Qu'avons nous appris depuis vingt ans ?
Cinq facteurs principaux semblent caractériser la mondialisation et entraînent des conséquences sur le cadre social :
– le développement du commerce,
– les investissements directs étrangers,
– le rôle grandissant des marchés financiers,
– une production intégrée en réseau à l ’échelle planétaire,
– une concurrence des Etats pour attirer ces capitaux .
Ces cinq facteurs reposent sur la concurrence. Celle ci est à la fois économique (entre les produits et les industries), sociale (entre les coûts salariaux) et fiscale (par le niveau de protection sociale et de complexité de la législation du travail). Cette concurrence s’exerce au niveau des individus, des entreprises, des secteurs et des Etats.
Ces facteurs font que, théoriquement, les investissements et les emplois vont vers les pays à faible coût de main d ’œuvre (salaires et protection sociale) et les produits finis vers les marchés où les prix sont élevés d’une part; et que, patiquement; les systèmes économiques industriels et sociaux nationaux étatiques et privés sont remis en cause, d’autre part. L ’effort national de « compétitivité » est confronté au rééquilibrage des coûts sociaux et de la flexibilité des salaires et du Travail.

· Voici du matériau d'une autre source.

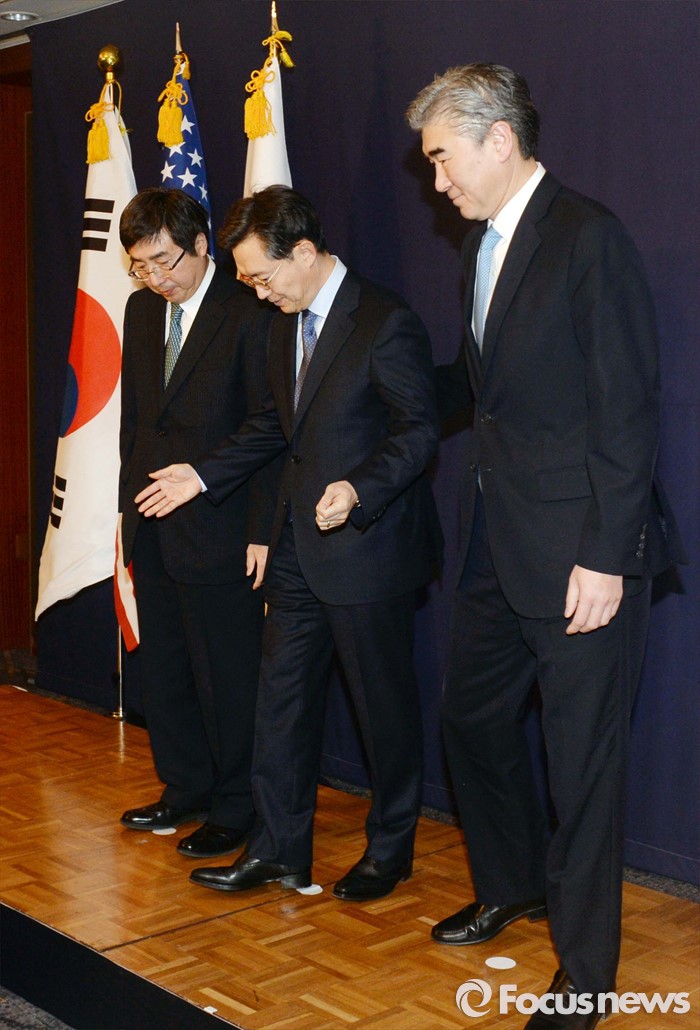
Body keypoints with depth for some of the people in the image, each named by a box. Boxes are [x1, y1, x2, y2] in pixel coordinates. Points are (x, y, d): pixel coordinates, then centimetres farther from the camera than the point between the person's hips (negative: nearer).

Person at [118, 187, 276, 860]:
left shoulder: (249, 315, -11)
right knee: (163, 670, 15)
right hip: (153, 530, 7)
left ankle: (235, 808, 18)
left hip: (219, 528, -7)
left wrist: (262, 531, -14)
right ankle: (186, 790, 32)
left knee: (227, 677, 3)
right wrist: (129, 503, 13)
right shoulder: (142, 310, 10)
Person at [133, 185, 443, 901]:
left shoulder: (386, 325, -15)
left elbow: (419, 430, -17)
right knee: (283, 694, 11)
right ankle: (278, 849, 23)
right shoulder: (286, 324, 11)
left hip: (367, 544, -8)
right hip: (300, 546, 8)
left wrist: (359, 490, -32)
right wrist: (203, 476, 15)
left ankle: (390, 849, 24)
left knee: (384, 703, 6)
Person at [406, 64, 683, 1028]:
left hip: (578, 552, -8)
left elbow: (627, 406, -17)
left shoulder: (588, 237, -14)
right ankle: (512, 884, 42)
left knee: (584, 757, 3)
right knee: (472, 714, 18)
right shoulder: (483, 244, 13)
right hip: (499, 545, 9)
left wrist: (606, 555, -19)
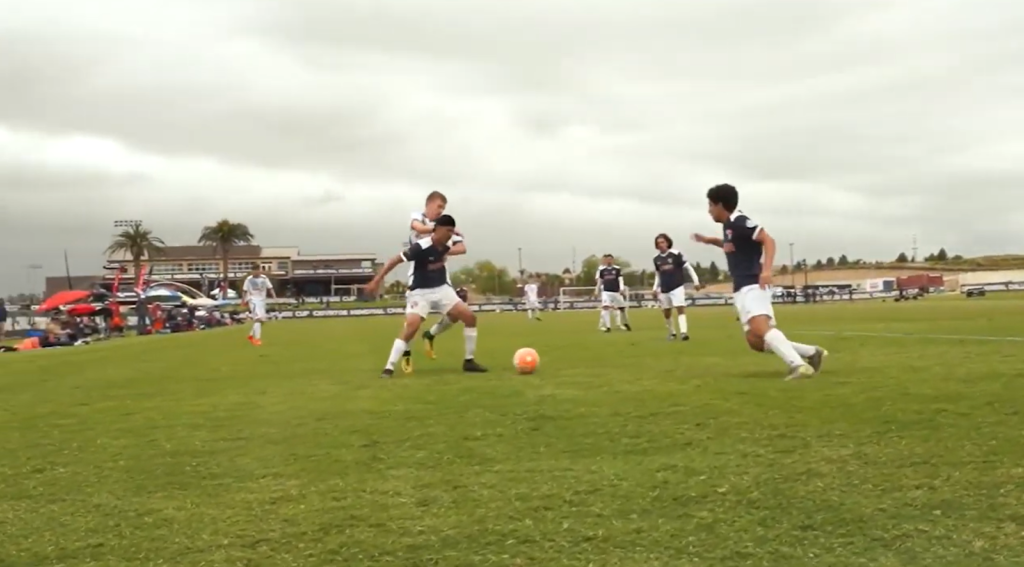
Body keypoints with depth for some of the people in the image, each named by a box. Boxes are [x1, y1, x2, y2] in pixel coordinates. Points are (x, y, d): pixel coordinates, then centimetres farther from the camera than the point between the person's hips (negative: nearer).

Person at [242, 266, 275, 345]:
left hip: (262, 300, 5)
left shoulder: (264, 278, 2)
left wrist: (274, 297, -7)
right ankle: (257, 338, -19)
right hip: (253, 300, -5)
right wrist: (244, 300, -2)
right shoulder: (249, 279, -5)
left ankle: (251, 335, 31)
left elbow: (270, 288, 4)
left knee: (261, 319, 11)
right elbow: (244, 290, 1)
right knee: (258, 318, -19)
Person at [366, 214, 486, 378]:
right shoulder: (421, 247, -23)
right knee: (411, 326, -28)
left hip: (442, 289, 6)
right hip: (420, 292, -6)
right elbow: (395, 260, -21)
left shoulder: (447, 245, -3)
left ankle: (469, 361, 7)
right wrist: (377, 280, -24)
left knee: (470, 316, -6)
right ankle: (389, 368, -19)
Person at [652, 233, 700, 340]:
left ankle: (683, 332, -21)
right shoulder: (656, 259, 5)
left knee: (680, 309, -16)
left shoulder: (676, 254, -8)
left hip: (677, 287, -5)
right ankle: (672, 333, 28)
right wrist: (655, 288, 9)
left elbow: (688, 267, -3)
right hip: (664, 290, 5)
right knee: (666, 312, 11)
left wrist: (696, 281, -5)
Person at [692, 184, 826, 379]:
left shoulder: (739, 221, -9)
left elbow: (768, 240, -18)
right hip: (742, 289, 10)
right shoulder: (728, 225, 20)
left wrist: (766, 270, -31)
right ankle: (812, 352, 8)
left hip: (753, 286, -10)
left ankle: (799, 365, -42)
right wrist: (710, 240, 34)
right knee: (755, 340, 3)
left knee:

L’ensemble de ces facteurs ont, en définitive, un impact sur le définition du rôle et de la place des acteurs sociaux, au premier rang desquels figure l’Etat. Comme cela implique aussi une évolution du compromis social quant aux modalités de la protection sociale et des relations de travail. Enfin, les finalités du dialogue social sont elles aussi interpellées.
Les réflexions menées jusqu’ici sur les questions sociales en général et sur celles du Travail en particulier étaient exclusivement nationales. Le déplacement de l’approche au niveau global exige de distinguer ce qui est spécifique aux réalités nationales, des mouvements qui ont une portée plus générale.
Dans cette optique, il paraît utile d’évaluer les principaux effets que la mondialisation de l’économie a pu produire déjà dans certaines régions du monde. En particulier, l’intérêt devrait être accordé aux évolutions de l’emploi ainsi qu’aux questions posées à l’endroit des mécanismes juridiques, dont l’effectivité est conditionnée par les limites territoriales nationales et enfin, à l’égard de l’équilibre des pouvoirs qui est recherché entre les acteurs sociaux dans l’élaboration des règles juridiques.
Les études menées sur le sujet ([1]) montrent que la référence aux systèmes nationaux d’emploi et de relations professionnelles a commencé à être mise en cause dans sa signification traditionnelle par le processus d’internationalisation de l’économie :
- L’importance croissante des marchés internationaux de produits et de capitaux et leurs effets sur les rapports de travail érode le bien-fondé des politiques du travail, si bien que l’idée d’un système national de relations professionnelles est de plus en plus supplantée par celle de systèmes régionaux définis plus étroitement.
- La détermination des normes au niveau des branches et secteurs est contrariée par la tendance des négociations à être associées aux conditions propres à l’entreprise ou à l’établissement.
- Le déclin de la syndicalisation relativise du même coup le rôle de la négociation collective dans le système de relations professionnelles et favorise l’apparition de la nature non syndiquée de la relation de travail.
- La transformation dans la nature des marchés du travail favorise la conclusion de contrats de travail qui déterminent des conditions de travail moins stables et souvent sans sécurité.
- La transformation dans les systèmes et l’organisation du travail induisent un relâchement des liens spatiaux des travailleurs par rapport à leur lieu de travail impliquant ainsi un défi de taille pour les syndicats afin qu’ils puissent jouer de façon adéquate leur rôle de représentation mais aussi de recrutement de nouveaux membres.
- Les nouvelles technologies de production, associées à de nouveaux modèles organisationnels et à de nouvelles stratégies de gestion, posent quelques uns des défis les plus sérieux pour les syndicats.
- La mondialisation et les changements technologiques sont associés au déplacement dans l’espace de la production et du travail.
[1] Voir notamment « la mondialisation, le travail et les relations industrielles » in Relations Industrielles, 1998, vol.53, n°1.